The Lawrence argument would seem to have prevailed, which says nothing about whether it is wise or practical. America has gone on from Hiroshima to arm itself with an unprecedented arsenal. Today, according to "Nuclear Battlefields" by William M. Arkin and Richard W. Fieldhouse, the United States has 670 nuclear-weapons facilities in 40 states for a total of 14,599 warhead deployments. West Germany hosts 3,396 U.S. nuclear weapons, Britain 1,268, Italy 549, Turkey 489, Greece 164, South Korea 151, the Netherlands 81 and Belgium 25.

Does this storehouse of death make us strong or insane? Those who say the second, as I do, can trace the madness to 1945. The bomb was dropped on a city of 350,000 in which large numbers of people -- women and children, the elderly, the sick -- were uninvolved in their government's militarism.

Harry Truman, ordering the bomb, made no distinction between the Japanese military and Japanese civilians. He said in defense of his decision, "Nobody is more disturbed over the use of the atomic bomb than I am, but I was greatly disturbed over the unwarranted attack by the Japanese on Pearl Harbor and their murder of our prisoners of war. The only language they seem to understand is the one we have been using to bombard them. When you have to deal with a beast you have to treat him as a beast . . . "
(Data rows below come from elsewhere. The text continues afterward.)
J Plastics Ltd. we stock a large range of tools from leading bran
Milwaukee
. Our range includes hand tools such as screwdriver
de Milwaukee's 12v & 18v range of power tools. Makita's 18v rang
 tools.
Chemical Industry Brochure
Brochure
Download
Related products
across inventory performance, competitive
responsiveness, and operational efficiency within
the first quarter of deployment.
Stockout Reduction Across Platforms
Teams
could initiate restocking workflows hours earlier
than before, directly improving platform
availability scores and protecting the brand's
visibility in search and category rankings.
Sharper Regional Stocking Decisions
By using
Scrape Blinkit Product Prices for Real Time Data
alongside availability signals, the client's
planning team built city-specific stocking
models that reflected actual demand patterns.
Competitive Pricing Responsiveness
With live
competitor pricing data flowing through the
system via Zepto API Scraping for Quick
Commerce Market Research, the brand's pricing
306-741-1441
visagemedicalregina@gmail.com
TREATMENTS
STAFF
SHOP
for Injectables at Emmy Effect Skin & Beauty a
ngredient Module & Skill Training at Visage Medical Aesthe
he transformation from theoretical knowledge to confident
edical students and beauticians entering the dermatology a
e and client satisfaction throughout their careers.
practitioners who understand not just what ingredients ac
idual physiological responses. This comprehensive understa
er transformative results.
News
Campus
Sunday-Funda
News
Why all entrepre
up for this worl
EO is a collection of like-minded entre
And become one yourself. Ascribing subhumanity to Japanese women and children is an earlier version of the current "evil empire" irrationality that puts the United States at the ready to nuclearize Moscow, Leningrad and a score of other Russian cities. That the world has had no nuclear war in 40 years is said to be proof that deterrence works, and what's another lap in the arms race if that is the cost of peace?

Peter Wyden, who believes that we have long passed into a state not of "sound defense but redundant overarming," tells of the reaction he met after finishing his book on the bombings of Japan. In the final chapter of "Day One," he writes: " 'Come on,' friends tell me, 'We've had 40 years of nuclear peace. We must have been doing something right all this time.' Wrong. Anyone able to ring a measure of objectivity to the realities laid out in these pages can surely agree that we're here today less by design than by the grace of luck. Sheer dumb luck."

Such an assessment doesn't have the ring of scientific scholarship that is now in the air as the aging bomb-makers of the early 1940s issue anniversary statements. Edward Teller, the inventor of the hydrogen bomb and who opposed the 1963 Atmospheric Test Ban Treaty, is now as passionate about nuclear space war as he once was about the atomic earth war. Teller is upset these days about the language used to describe the strategies of annihilation. On "Meet the Press" on July 28 he said "It shouldn't be called 'Star Wars.' It should not even be called Strategic Defense Initiative. It should be called Strategic Defense Response."

That takes it back to 1945 when Truman said he was merely bombing the Japanese people as a response to their beastliness. Teller speaks the bloodless language of science. Others, beyond the laboratories, insist on the language of blood. Pope John Paul II, on visiting Hiroshima, called America's bombing an act of "butchery of untold magnitude."

Was it needed to end the war? Not according to Dwight Eisenhower, who said he was "conscious of a feeling of depression . . . It wasn't necessary to hit them with that awful thing." That's the statement of a leader who remembers that bombing civilians is a moral breakdwon, not a moral showdown as Truman claimed. The alleged "nuclear peace" benefits are meaningless. The nukes have only made the world safe for conventional wars.